Andrew Simpson* was contacted in September by a debt management company run by the Department of Work and Pensions claiming he owed £821 due to fraudulently claiming Universal Credit while being employed. The debt collectors wrote to his employer, demanding that the money was deducted from his next pay cheque.
However, Mr Simpson, from Edinburgh, who has been in full-time work with his current employer for the past eight years, has never claimed Universal Credit or any other kind of benefit.
He believes he is one of a number of people whose identity has been used to fraudulently claim benefits since the rules over face-to-face interviews for benefit applications were changed due to the pandemic.
The pilot, who is currently on furlough from his job at Edinburgh Airport, has tried to discuss his case with the DWP, but has received repeated letters telling him that he still owes the money.
He said: “Despite me trying many times to get through to their ‘fraud team’ to report it as identity theft, I never once managed to speak to anyone apart from call centre workers who were unfamiliar with my case in each circumstance and unable to help in any useful capacity.
“I then reported it to the police where a crime reference number was created, and I was assured the police and DWP would investigate. This apparently did not happen. I received another letter this week demanding another payment from my employer. After making many phone calls, I finally heard from them later this week saying they were investigating the issue and that demands for payments would be stopped - this is three months since they first demanded money from me.”

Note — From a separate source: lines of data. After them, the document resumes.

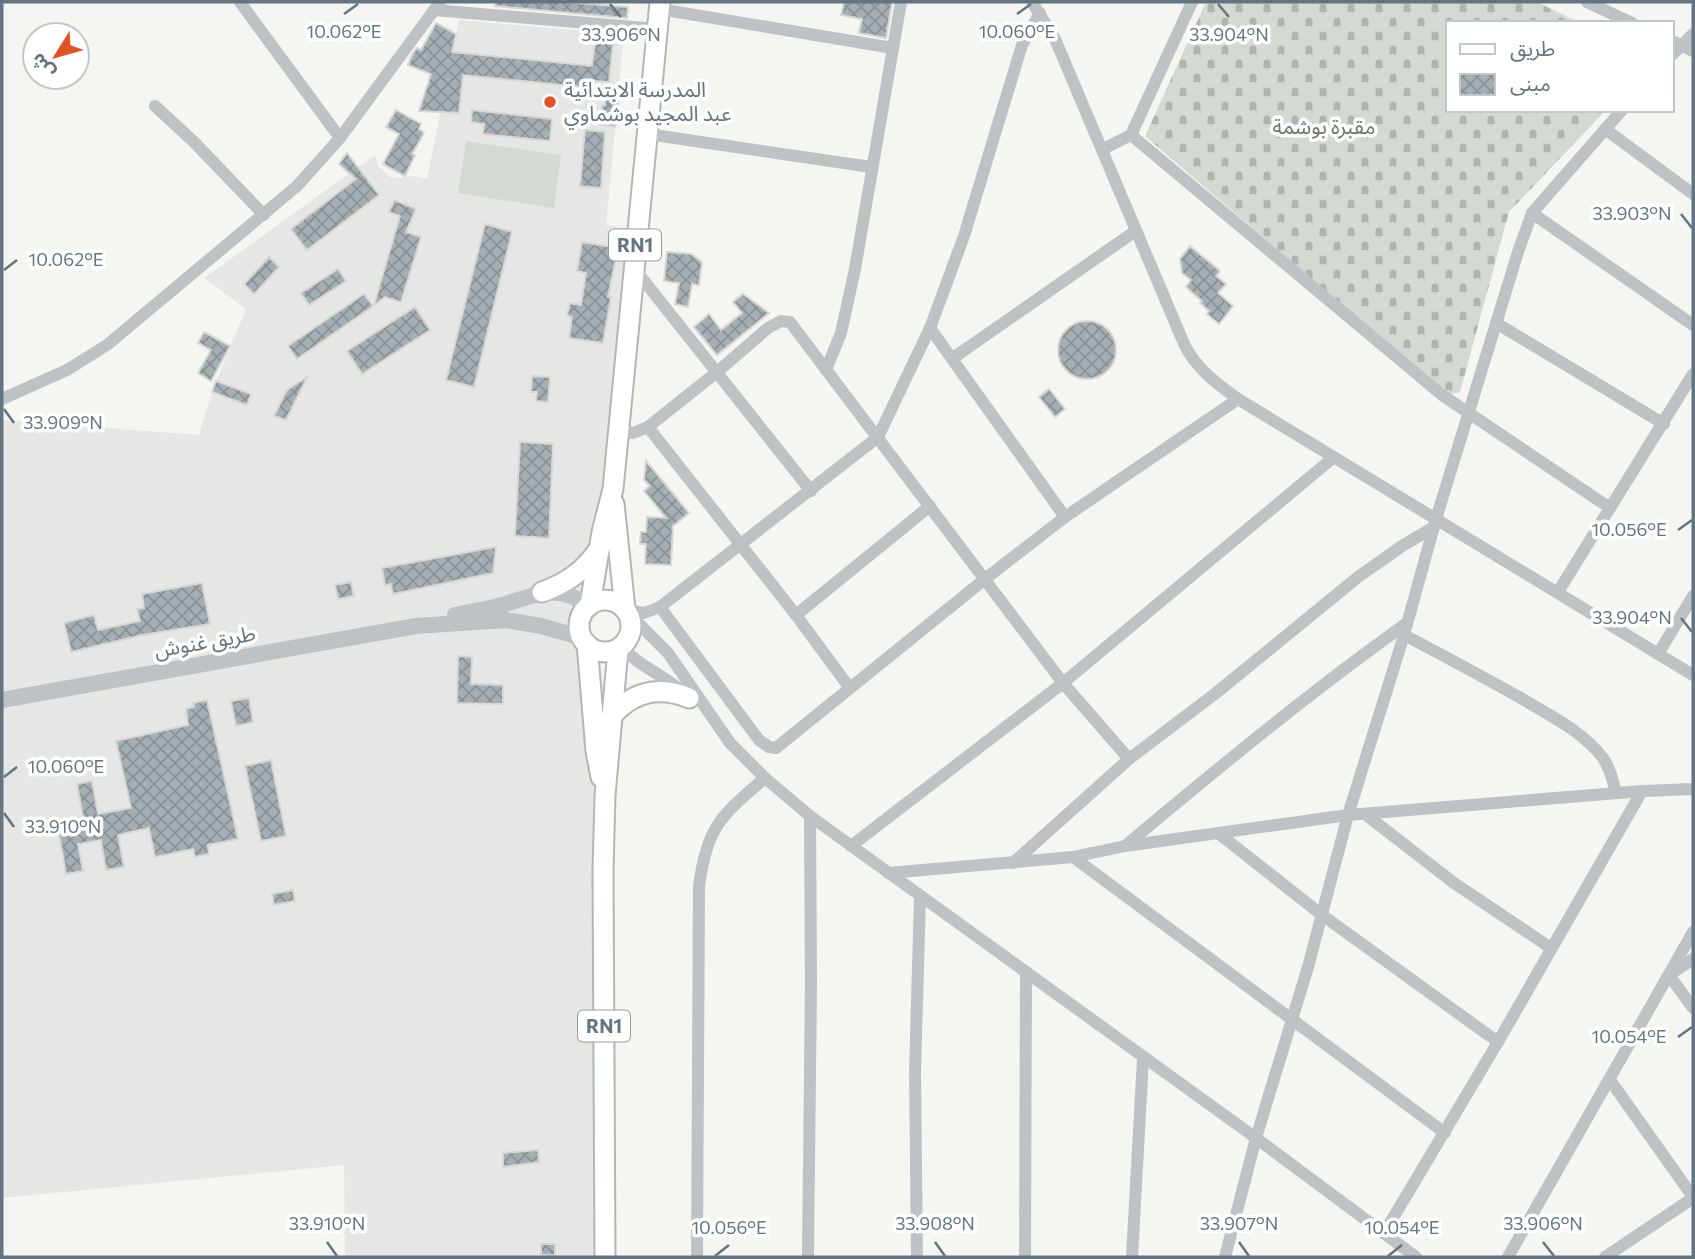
<svg xmlns="http://www.w3.org/2000/svg" width="1695" height="1259" font-family="Commissioner,'Noto Sans Arabic',sans-serif">
	<style>
		.built { fill: #e6e7e5 }
		.grass { fill: #d4dad1 }
		.cemetery { fill: url(#cemetery-stones) }
		.building { fill: url(#building-cross-hatch); stroke: #d6d7d4; stroke-width: 2 }
		.lines { fill: none; stroke-linecap: round; stroke-linejoin: round }
		.primary-casing { stroke: #b1b6b9; stroke-width: 23 }
		.minor { stroke: #bec2c5; stroke-width: 12 }
		.tertiary { stroke: #bec2c5; stroke-width: 16 }
		.primary { stroke: #fff; stroke-width: 19 }
		.ticks { fill: none; stroke: #647582; stroke-width: 2.5 }
		.poi-dot { fill: #e15225; stroke: #fff; stroke-width: 2.5 }
		.labels { text-anchor: middle; stroke-width: 7; stroke-linejoin: round; paint-order: stroke }
		.shield { fill: #fff; stroke: #929ea8; stroke-width: 2 }
		.shield-label { font-size: 19px; font-weight: bold; fill: #647582 }
		.poi-label { font-size: 21px; fill: #647582; stroke: #fff; text-anchor: start }
		.park-label { font-size: 21px; fill: #687a63; stroke: #fff }
		.street-label { font-size: 21px; fill: #647582; stroke: #fff }
		.ticks-label { font-size: 18px; text-anchor: middle; fill: #647582; stroke: #fff; stroke-width: 7; stroke-linejoin: round; paint-order: stroke }
	</style>
	<defs>
		<pattern id="cemetery-stones" width="16" height="16" patternUnits="userSpaceOnUse" patternTransform="scale(1.75)"><rect width="16" height="16" fill="#d4dad1"/><path d="M2 7V4a2 2 0 0 1 4 0v3zM10 15v-3a2 2 0 0 1 4 0v3z" fill="#b0b5af"/></pattern>
		<pattern id="building-cross-hatch" width="8" height="8" patternUnits="userSpaceOnUse" patternTransform="scale(1.75)"><rect width="8" height="8" fill="#a5aeb3"/><path d="M0 0l8 8M0 8l8-8" fill="none" stroke="#8a9297"/></pattern>
	</defs>
	<rect width="100%" height="100%" fill="#f5f5f1"/>
	<polygon class="built" points="459,20 624,34 606,225 631,229 611,433 593,566 575,610 572,638 586,676 594,776 598,893 596,1257 345,1257 344,1165 2,1198 2,420 199,435 212,392 246,309 204,278 375,155 378,166 390,177 401,178 412,176 427,179"/>
	<polygon class="grass" points="466,141 561,155 554,208 458,193"/>
	<polygon class="cemetery" points="1206,2 1537,2 1580,23 1448,23 1448,110 1606,110 1509,212 1460,392 1446,395 1145,136"/>
	<g class="building">
		<polygon points="496,2 564,2 628,7 627,18 495,6"/>
		<polygon points="844,2 892,2 886,38 859,33 862,19 841,15"/>
		<polygon points="436,23 456,34 452,52 592,66 596,33 614,34 609,82 583,80 582,87 463,75 459,113 419,111 431,74 408,65 413,53 417,48 421,50"/>
		<polygon points="606,94 619,95 615,127 599,124 602,105 605,105"/>
		<polygon points="396,110 421,124 419,129 424,133 412,154 415,155 405,176 383,164 399,134 386,127"/>
		<polygon points="472,110 552,119 550,141 483,134 484,124 471,122"/>
		<polygon points="585,130 605,132 601,188 580,186"/>
		<polygon points="347,153 379,195 307,250 291,229 356,179 339,164"/>
		<polygon points="394,200 416,209 406,232 421,237 401,302 385,297 374,305 400,216 389,212"/>
		<polygon points="485,224 512,232 474,387 446,380"/>
		<polygon points="582,242 618,248 608,297 611,297 603,343 569,338 572,317 567,315 570,303 581,305 586,273 577,271"/>
		<polygon points="1190,246 1220,271 1216,276 1226,284 1218,293 1233,306 1219,324 1207,314 1209,311 1200,303 1202,301 1186,287 1191,280 1182,273 1180,259"/>
		<polygon points="667,252 691,254 702,262 699,285 692,284 688,307 675,304 679,283 664,281"/>
		<polygon points="269,257 279,267 254,294 244,284"/>
		<polygon points="338,269 346,281 309,305 301,293"/>
		<polygon points="364,294 373,306 297,359 288,346"/>
		<polygon points="743,294 769,313 717,355 694,327 709,314 721,330 742,313 733,302"/>
		<polygon points="415,307 430,330 362,374 347,351"/>
		<circle cx="1087" cy="350" r="29"/>
		<polygon points="204,332 230,346 211,381 198,373 211,350 198,343"/>
		<polygon points="532,376 550,377 548,402 536,401 537,392 531,392"/>
		<polygon points="307,377 286,420 274,416 287,390"/>
		<polygon points="216,381 251,394 247,405 212,392"/>
		<polygon points="1049,389 1065,409 1055,417 1039,397"/>
		<polygon points="520,442 553,444 549,538 515,536"/>
		<polygon points="646,461 689,513 673,526 671,565 645,564 646,544 640,544 641,532 646,532 647,517 666,518 644,491 650,486 644,480"/>
		<polygon points="496,547 493,573 393,594 391,584 385,585 382,568"/>
		<polygon points="351,582 354,596 338,599 335,585"/>
		<polygon points="202,583 210,624 142,635 71,652 64,623 94,615 98,630 140,621 137,609 144,608 142,594"/>
		<polygon points="458,656 472,657 471,684 503,685 503,704 457,703"/>
		<polygon points="249,698 253,722 236,726 231,701"/>
		<polygon points="207,700 238,839 208,845 209,854 195,857 193,849 155,857 149,828 118,835 124,867 106,870 101,840 78,844 83,871 66,874 57,822 83,817 77,784 92,781 98,814 131,808 116,741 188,725 186,709 194,707 193,703"/>
		<polygon points="271,760 286,836 261,841 245,766"/>
		<polygon points="293,890 295,901 274,905 272,894"/>
		<polygon points="538,1150 539,1162 503,1167 503,1153"/>
		<rect x="541" y="1244" width="14" height="11"/>
	</g>
	<g class="lines">
		<defs>
			<g id="primary">
				<polyline points="614,504 625,609"/>
				<path d="M542,592C567,583 584,571 599,549"/>
				<circle cx="605" cy="626" r="26"/>
				<polyline points="590,605 602,532 613,489 660,2"/>
				<polyline points="587,644 596,751 601,777"/>
				<path d="M611,717C632,692 658,685 689,698"/>
				<polyline points="605,1257 603,870 605,795 618,649"/>
			</g>
		</defs>
		<use href="#primary" class="primary-casing"/>
		<g class="minor">
			<polyline points="240,2 340,138"/>
			<path d="M1032,2L1055,39L1185,346C1198,370 1216,383 1238,399L1693,675"/>
			<polyline points="1587,2 1632,23"/>
			<polyline points="659,9 893,48"/>
			<polyline points="434,10 657,29"/>
			<polyline points="1672,41 1693,51"/>
			<polyline points="1672,55 1693,34"/>
			<polyline points="155,106 194,142 264,215"/>
			<polyline points="1605,129 1693,194"/>
			<polyline points="647,134 871,167"/>
			<polyline points="1131,135 1442,395 1610,508"/>
			<polyline points="1103,149 1131,135 1192,2"/>
			<polyline points="1532,213 1693,325"/>
			<polyline points="633,267 811,491"/>
			<polyline points="1496,323 1664,424"/>
			<polyline points="930,328 1065,517"/>
			<polyline points="953,358 1134,232"/>
			<polyline points="826,370 841,333 855,269 901,2"/>
			<polyline points="2,399 67,370 107,345 297,186 340,138 440,2"/>
			<polyline points="648,427 796,615 849,687"/>
			<polyline points="618,430 633,433 648,427 717,372 768,328 781,321 790,322 1063,683 1129,759"/>
			<polyline points="1558,592 1693,374"/>
			<polyline points="660,607 759,740 769,747 776,748 985,579 1065,517 1238,399"/>
			<polyline points="626,610 644,613 660,607 878,437 930,328 964,236 1022,45 1040,13"/>
			<polyline points="627,612 668,653 730,743 765,778 810,816 1256,1138 1416,1257"/>
			<polyline points="796,615 930,506"/>
			<path d="M1404,635C1443,655 1481,676 1519,697C1547,714 1583,731 1603,758C1610,768 1613,781 1616,793"/>
			<path d="M621,646C639,667 665,675 685,694"/>
			<polyline points="1658,654 1693,596"/>
			<polyline points="1365,814 1454,883 1551,948"/>
			<polyline points="1218,833 1322,915 1498,1042"/>
			<polyline points="851,846 1063,683 1334,457"/>
			<path d="M1125,846C1217,769 1309,693 1407,623"/>
			<polyline points="1073,857 1445,1133"/>
			<polyline points="1013,863 1129,759 1216,693 1358,577 1402,546 1434,527"/>
			<polyline points="888,873 1073,857 1125,846 1348,815 1642,791 1693,789"/>
			<polyline points="1693,959 1669,975 1693,1008"/>
			<polyline points="1610,1080 1693,1197"/>
			<polyline points="1384,1233 1498,1042 1642,791"/>
			<path d="M697,1257L699,886C707,826 721,816 765,778"/>
			<polyline points="808,1257 811,982 810,816"/>
			<polyline points="917,1257 915,1072 920,897"/>
			<polyline points="1025,1257 1026,974"/>
			<polyline points="1132,1257 1143,1059"/>
			<polyline points="1225,1257 1256,1138 1308,967 1348,815 1404,635 1436,519 1518,252 1532,213 1622,110"/>
			<polyline points="1508,1257 1693,932"/>
			<polyline points="1605,1257 1693,1198"/>
		</g>
		<g class="tertiary">
			<path d="M455,615C468,612 481,610 494,607C529,599 555,579 588,607"/>
			<polyline points="2,700 416,626 506,620 541,626 583,638"/>
		</g>
		<use href="#primary" class="primary"/>
	</g>
	<path class="ticks" d="M610,4L621,17M1218,4L1229,17M344,14L358,4M1017,14L1031,4M1681,214L1692,228M4,270L17,260M4,409L14,423M1678,530L1692,520M1681,618L1692,632M4,777L17,767M4,813L14,827M1678,1037L1692,1027M327,1242L337,1256M935,1242L945,1256M1239,1242L1249,1256M1543,1242L1554,1256M715,1256L729,1245M1388,1256L1402,1245"/>
	<circle class="poi-dot" cx="550" cy="102" r="7"/>
	<g class="labels">
		<g class="shield">
			<rect x="609" y="229.5" width="52" height="31" rx="5"/>
			<rect x="578" y="1010.5" width="52" height="31" rx="5"/>
		</g>
		<g class="shield-label">
			<text x="635" y="252">RN1</text>
			<text x="604" y="1033">RN1</text>
		</g>
		<g class="poi-label">
			<text x="564" y="97">المدرسة الابتدائية<tspan x="564" dy="24">عبد المجيد بوشماوي</tspan></text>
		</g>
		<g class="park-label">
			<text x="1324" y="134">مقبرة بوشمة</text>
		</g>
		<g class="street-label">
			<text transform="translate(205 642) rotate(-10)" y="7">طريق غنوش</text>
		</g>
	</g>
	<g class="ticks-label">
		<text x="344" y="38">10.062°E</text>
		<text x="1017" y="38">10.060°E</text>
		<text x="621" y="41">33.906°N</text>
		<text x="1229" y="41">33.904°N</text>
		<text x="1632" y="220">33.903°N</text>
		<text x="66" y="266">10.062°E</text>
		<text x="63" y="429">33.909°N</text>
		<text x="1629" y="536">10.056°E</text>
		<text x="1632" y="624">33.904°N</text>
		<text x="66" y="773">10.060°E</text>
		<text x="63" y="833">33.910°N</text>
		<text x="1629" y="1043">10.054°E</text>
		<text x="327" y="1230">33.910°N</text>
		<text x="935" y="1230">33.908°N</text>
		<text x="1239" y="1230">33.907°N</text>
		<text x="1543" y="1230">33.906°N</text>
		<text x="729" y="1234">10.056°E</text>
		<text x="1402" y="1234">10.054°E</text>
	</g>
	<rect width="1695" height="1259" fill="none" stroke="#647582" stroke-width="7"/>
	<rect x="1446" y="21" width="228" height="91" fill="#ffffff" stroke="#c1c8cd" stroke-width="2"/>
	<rect x="1460" y="44" width="35" height="10" fill="#ffffff" stroke="#c1c8cd" stroke-width="2"/>
	<text x="1510" y="56" font-size="21" fill="#647582">طريق</text>
	<rect x="1460" y="74" width="35" height="21" fill="url(#building-cross-hatch)" stroke="#c1c8cd" stroke-width="2"/>
	<text x="1510" y="91" font-size="21" fill="#647582">مبنى</text>
	<g transform="translate(56 56) rotate(233)"><circle r="33" fill="#ffffff" stroke="#c1c8cd" stroke-width="2"/>
	<path d="M0-5L12 26L0 18L-12 26Z" fill="#e15225"/>
	<text y="-10" font-size="19" font-weight="bold" text-anchor="middle" fill="#647582">ش</text>
	</g>
</svg>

He added: “Being in one of the hardest hit parts of the economy during Covid, both this identity fraud and harassment from the DWP due to their lack of investigation is having a serious effect on my well-being and financial resilience.
“The worst part however is the blatant arrogance of the DWP of not investigating this fraud or engaging with the victims, despite a police intervention, during this process.”
In March, the DWP suspended face-to-face interviews for new applicants. Around 3.7 million people subsequently made applications for the benefit between then and October. Although most applications will have been legitimate, some have come from fraudsters who have taken advantage of the change by claiming in other people’s names.
Mr Simpson said he was concerned that other, more vulnerable people may not be in a position to fight demands for payment. At one point in the process, he was told to set up a direct debit to the DWP to pay a minimum amount of the money owed each month - while his case was being investigated.
He said: “It does concern me that other people may be more vulnerable and not be in a position where they can question this.”
A DWP spokesperson said: “Fraud and error in the benefits system remains very low, with 96.5 per cent of benefits paid correctly and we can assure those who are a victim of fraud they will not be held liable for any debt.”
*Andrew Simpson’s name has been changed.